## [DESCRIPTION OF THE TASK]
Continue the discussion thread below about what an emulator is, picking up after its last post.

## [PAGE TEXT]
--- START ---
Old research question: What is a correct emulator?

New research question after thinking about the old research question for a while: Oh god. Oh no. What is an emulator?

see also "compiler", "database", "runtime system" etc. etc.
@lindsey Did you just repeat the same phrase four times?
@lindsey
Challenge: Come up with a definition of “emulator” under which a modern CPU isn’t an emulator that runs machine code on top of microcode

@inthehands @lindsey I tend to think of emulation as like mimicry; an emulator is something that behaves indistinguishably from the thing it emulates.

… tho by that definition every emulator is correct; if it’s not correct it’s only an attempted emulator

@lindsey I often see people start tumbling down this slope as soon as they start thinking about the word "transpiler" for two whole seconds haha. Coming out the other side we do the usual lazy natural language semantics approach, in my experience at least: an emulator is an element of the set of things most of us call emulators (😭)
What do people mean when they say “transpiler”?

A compiler is a computer program that takes a program as input, does some sort of transformation on it, and returns another program. Most of the time, we think of a compiler as something that translates code from a higher-level language (such as, for instance, Rust, Racket, or JavaScript) to a lower-level language (such as, for instance, LLVM IR or x86-64 assembly), but this doesn’t necessarily have to be the case.

decomposition ∘ al
@lindsey @ryanbrewer a transpiler is a compiler with impostor syndrome
@lindsey if you define a state space of all the I/O devices the emulator is emulating then a computer is an update function over that state space and an emulator is another equivalent computer. if you want timing equivalence then you can put wall timestamps in the state space
@lindsey (I'm reading classical RL papers right now so everything is some kind of state space to me atm)
@lindsey that is well defined here for a given state space but then you have to define the state space which I guess is moving the problem somewhere else instead of solving it

@lindsey worse: what is *correctness* :D

*ducks, in formal methods*

@kaoudis @lindsey did someone say ducks in formal methods?
@lindsey You seem caught up on the word "is".
--- END ---
## [DATA PROVIDED]
--- START ---
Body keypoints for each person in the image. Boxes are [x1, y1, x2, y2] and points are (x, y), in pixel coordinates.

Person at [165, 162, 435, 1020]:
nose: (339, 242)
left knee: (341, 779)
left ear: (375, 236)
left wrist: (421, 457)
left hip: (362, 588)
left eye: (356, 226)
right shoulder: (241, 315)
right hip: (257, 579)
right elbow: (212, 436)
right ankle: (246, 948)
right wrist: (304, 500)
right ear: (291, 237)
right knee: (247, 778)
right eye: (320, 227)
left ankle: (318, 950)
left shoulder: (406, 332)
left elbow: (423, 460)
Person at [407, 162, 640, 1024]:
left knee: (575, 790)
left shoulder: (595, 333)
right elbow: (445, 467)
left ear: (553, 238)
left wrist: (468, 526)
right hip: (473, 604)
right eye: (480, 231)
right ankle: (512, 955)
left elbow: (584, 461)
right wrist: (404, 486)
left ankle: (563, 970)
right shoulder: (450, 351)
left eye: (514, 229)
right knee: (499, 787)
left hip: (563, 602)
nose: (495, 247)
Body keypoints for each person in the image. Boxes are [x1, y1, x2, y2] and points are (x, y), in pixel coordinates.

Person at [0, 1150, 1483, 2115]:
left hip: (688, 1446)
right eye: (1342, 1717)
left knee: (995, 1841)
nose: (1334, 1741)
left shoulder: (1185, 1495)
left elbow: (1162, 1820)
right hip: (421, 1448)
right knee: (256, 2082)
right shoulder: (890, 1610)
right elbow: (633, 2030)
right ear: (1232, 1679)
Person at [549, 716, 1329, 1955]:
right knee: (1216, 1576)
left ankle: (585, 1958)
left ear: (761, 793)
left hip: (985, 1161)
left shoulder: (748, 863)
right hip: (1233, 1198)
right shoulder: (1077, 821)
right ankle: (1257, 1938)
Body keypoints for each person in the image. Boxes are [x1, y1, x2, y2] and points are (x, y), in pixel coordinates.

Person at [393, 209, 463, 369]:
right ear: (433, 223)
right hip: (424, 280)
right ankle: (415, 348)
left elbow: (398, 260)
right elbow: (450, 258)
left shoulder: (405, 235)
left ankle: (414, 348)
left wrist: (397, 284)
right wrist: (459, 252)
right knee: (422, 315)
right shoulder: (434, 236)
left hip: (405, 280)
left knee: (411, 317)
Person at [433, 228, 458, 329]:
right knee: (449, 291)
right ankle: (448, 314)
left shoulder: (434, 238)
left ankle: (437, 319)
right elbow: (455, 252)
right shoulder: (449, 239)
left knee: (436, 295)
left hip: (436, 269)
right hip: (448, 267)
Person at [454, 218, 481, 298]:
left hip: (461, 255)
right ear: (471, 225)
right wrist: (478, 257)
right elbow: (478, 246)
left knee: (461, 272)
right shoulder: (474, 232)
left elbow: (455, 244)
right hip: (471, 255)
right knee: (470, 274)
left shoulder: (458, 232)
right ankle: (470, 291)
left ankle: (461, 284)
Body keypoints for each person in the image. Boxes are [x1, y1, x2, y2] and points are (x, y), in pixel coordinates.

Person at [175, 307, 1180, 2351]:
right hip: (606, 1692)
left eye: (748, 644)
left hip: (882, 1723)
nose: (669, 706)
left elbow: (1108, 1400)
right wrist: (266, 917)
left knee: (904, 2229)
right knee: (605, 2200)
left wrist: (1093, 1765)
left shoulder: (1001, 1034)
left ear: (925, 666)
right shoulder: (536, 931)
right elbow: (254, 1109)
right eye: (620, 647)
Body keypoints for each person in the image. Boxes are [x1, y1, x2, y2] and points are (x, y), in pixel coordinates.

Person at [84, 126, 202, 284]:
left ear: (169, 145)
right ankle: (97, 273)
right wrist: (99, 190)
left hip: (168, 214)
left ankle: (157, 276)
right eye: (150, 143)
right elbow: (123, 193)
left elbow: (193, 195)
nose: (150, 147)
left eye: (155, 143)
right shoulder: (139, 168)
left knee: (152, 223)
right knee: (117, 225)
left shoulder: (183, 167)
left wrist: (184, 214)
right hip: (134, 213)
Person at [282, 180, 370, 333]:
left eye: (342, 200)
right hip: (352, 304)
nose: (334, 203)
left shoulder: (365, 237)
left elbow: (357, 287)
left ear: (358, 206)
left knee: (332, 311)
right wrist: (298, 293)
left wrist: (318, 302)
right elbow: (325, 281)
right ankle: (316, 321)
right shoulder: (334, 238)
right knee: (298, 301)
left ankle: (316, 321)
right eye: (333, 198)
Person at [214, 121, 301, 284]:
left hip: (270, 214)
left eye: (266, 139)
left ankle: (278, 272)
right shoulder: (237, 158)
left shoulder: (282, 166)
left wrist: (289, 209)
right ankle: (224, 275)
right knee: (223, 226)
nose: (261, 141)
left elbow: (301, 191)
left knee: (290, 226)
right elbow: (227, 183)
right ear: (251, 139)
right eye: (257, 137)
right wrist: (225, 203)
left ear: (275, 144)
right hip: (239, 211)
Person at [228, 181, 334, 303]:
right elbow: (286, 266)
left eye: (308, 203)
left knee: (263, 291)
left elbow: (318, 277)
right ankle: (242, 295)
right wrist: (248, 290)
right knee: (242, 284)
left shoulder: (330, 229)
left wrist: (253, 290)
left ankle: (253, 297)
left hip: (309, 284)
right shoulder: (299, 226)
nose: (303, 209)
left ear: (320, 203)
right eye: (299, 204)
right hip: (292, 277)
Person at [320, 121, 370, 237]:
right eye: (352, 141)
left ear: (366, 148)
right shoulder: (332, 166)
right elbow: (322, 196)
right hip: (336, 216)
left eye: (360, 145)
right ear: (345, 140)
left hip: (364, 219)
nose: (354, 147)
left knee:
--- END ---
## [THE ANSWER]
@lindsey 'What, if anything, is an emulator?'
@joshua This, but with "transpiler", is also what you commented on my blog post complaining about the word "transpiler" nine years ago
@lindsey The worst part of that is that I did not even get that snowclone from the original "what, if anything, is a parrot", but instead, I got it from @tom7 's classic, https://tom7.org/papers/epsilon.pdf , which must have been relatively fresh in my mind at the time
@joshua @tom7 @lindsey this meme has its roots in animal taxonomy! see "what, if anything, is a rabbit" (wood 1957) https://www.jstor.org/stable/2406062?seq=1
@joshua @tom7 @lindsey ...wait hang on you did say this but i'm pretty sure it's rabbit and not parrot (i can't find one about parrots)
@joshua @tom7 @lindsey okay so i'm now going down a rabbit hole (whatever THAT is) trying to trace who got what from where. i THOUGHT surely tom must have heard of it through bob, via "what, if anything, is a programming paradigm" https://www.cs.cmu.edu/~rwh/papers/paradigms/paradigm.pdf but it looks like epsilon predates that by 3 years (epsilon does not cite a predecessor for the title)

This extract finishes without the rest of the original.